[Extracted entries Boundary: Start]

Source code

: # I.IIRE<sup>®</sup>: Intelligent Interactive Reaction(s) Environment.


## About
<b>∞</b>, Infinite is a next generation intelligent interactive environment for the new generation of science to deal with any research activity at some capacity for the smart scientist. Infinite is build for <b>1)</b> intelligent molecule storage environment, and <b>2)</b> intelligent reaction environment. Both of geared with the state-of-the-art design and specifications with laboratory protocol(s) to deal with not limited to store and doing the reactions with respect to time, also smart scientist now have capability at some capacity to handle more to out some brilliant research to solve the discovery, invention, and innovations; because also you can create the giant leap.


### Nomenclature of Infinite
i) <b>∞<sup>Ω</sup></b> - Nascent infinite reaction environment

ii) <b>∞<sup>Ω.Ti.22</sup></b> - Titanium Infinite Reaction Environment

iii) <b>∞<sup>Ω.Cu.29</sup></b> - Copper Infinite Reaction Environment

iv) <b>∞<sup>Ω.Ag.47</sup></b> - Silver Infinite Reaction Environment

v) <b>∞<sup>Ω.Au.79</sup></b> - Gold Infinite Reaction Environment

[Extracted entries Boundary: End]

**Try it**
All of the data should be retyped exactly.

**Output for this task**
Source code

: # I.IIRE<sup>®</sup>: Intelligent Interactive Reaction(s) Environment.


## About
<b>∞</b>, Infinite is a next generation intelligent interactive environment for the new generation of science to deal with any research activity at some capacity for the smart scientist. Infinite is build for <b>1)</b> intelligent molecule storage environment, and <b>2)</b> intelligent reaction environment. Both of geared with the state-of-the-art design and specifications with laboratory protocol(s) to deal with not limited to store and doing the reactions with respect to time, also smart scientist now have capability at some capacity to handle more to out some brilliant research to solve the discovery, invention, and innovations; because also you can create the giant leap.


### Nomenclature of Infinite
i) <b>∞<sup>Ω</sup></b> - Nascent infinite reaction environment

ii) <b>∞<sup>Ω.Ti.22</sup></b> - Titanium Infinite Reaction Environment

iii) <b>∞<sup>Ω.Cu.29</sup></b> - Copper Infinite Reaction Environment

iv) <b>∞<sup>Ω.Ag.47</sup></b> - Silver Infinite Reaction Environment

v) <b>∞<sup>Ω.Au.79</sup></b> - Gold Infinite Reaction Environment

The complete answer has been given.